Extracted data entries
★ ★ ★
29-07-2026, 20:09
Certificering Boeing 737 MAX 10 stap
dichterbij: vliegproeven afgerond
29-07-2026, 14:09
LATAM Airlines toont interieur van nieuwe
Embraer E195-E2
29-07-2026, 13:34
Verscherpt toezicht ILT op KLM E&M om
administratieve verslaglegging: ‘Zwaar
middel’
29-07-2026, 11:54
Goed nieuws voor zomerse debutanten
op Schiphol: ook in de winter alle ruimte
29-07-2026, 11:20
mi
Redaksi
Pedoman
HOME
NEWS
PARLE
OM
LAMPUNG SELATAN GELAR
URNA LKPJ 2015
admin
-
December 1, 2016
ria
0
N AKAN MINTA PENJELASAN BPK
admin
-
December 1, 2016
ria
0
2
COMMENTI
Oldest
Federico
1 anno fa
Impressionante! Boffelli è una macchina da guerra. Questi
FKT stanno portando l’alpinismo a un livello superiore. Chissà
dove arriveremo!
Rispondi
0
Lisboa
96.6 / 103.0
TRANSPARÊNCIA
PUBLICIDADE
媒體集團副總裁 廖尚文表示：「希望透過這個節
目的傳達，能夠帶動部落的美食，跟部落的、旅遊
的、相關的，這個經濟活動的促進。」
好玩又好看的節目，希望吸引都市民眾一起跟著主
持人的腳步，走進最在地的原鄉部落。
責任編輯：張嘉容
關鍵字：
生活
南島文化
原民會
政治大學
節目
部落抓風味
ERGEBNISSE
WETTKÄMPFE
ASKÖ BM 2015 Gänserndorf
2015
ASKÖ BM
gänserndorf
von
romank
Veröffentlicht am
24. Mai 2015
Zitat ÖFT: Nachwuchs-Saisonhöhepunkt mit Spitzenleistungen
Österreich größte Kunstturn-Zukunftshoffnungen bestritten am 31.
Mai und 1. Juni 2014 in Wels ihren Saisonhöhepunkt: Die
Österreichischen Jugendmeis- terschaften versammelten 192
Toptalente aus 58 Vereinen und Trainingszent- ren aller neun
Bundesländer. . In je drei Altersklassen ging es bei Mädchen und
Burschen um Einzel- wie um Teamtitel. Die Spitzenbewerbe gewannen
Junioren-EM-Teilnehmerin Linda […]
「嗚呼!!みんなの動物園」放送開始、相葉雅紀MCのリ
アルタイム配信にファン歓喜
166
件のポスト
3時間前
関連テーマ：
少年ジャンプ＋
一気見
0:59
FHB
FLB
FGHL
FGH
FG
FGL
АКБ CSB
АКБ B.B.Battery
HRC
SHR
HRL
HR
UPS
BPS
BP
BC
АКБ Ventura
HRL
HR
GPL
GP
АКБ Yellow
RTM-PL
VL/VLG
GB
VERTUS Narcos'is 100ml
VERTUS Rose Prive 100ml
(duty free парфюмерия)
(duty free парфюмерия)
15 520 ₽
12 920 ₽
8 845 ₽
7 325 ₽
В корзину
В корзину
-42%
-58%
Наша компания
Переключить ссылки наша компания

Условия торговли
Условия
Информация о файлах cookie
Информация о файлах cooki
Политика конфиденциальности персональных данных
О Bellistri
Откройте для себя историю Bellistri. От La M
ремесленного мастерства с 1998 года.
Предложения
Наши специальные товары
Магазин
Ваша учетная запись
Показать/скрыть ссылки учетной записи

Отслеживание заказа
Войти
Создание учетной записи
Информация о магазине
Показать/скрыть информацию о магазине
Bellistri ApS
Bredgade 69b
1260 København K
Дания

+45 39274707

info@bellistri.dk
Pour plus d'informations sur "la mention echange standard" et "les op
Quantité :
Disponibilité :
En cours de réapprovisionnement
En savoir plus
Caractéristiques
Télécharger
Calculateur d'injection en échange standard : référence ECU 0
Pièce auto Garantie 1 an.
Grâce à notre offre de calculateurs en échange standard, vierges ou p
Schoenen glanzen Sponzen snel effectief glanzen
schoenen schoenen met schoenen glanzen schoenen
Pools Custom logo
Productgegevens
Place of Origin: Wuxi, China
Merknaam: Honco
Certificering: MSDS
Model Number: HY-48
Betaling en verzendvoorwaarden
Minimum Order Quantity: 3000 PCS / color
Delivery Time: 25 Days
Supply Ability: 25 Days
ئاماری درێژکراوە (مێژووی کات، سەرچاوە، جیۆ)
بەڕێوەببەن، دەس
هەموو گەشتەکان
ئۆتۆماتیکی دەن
★ ★ ★
◆ Instruction: Report each line of the material that contains the string "учетной". Matches must have the same capitalization.

◆ Finished exercise:
Показать/скрыть ссылки учетной записи
Создание учетной записи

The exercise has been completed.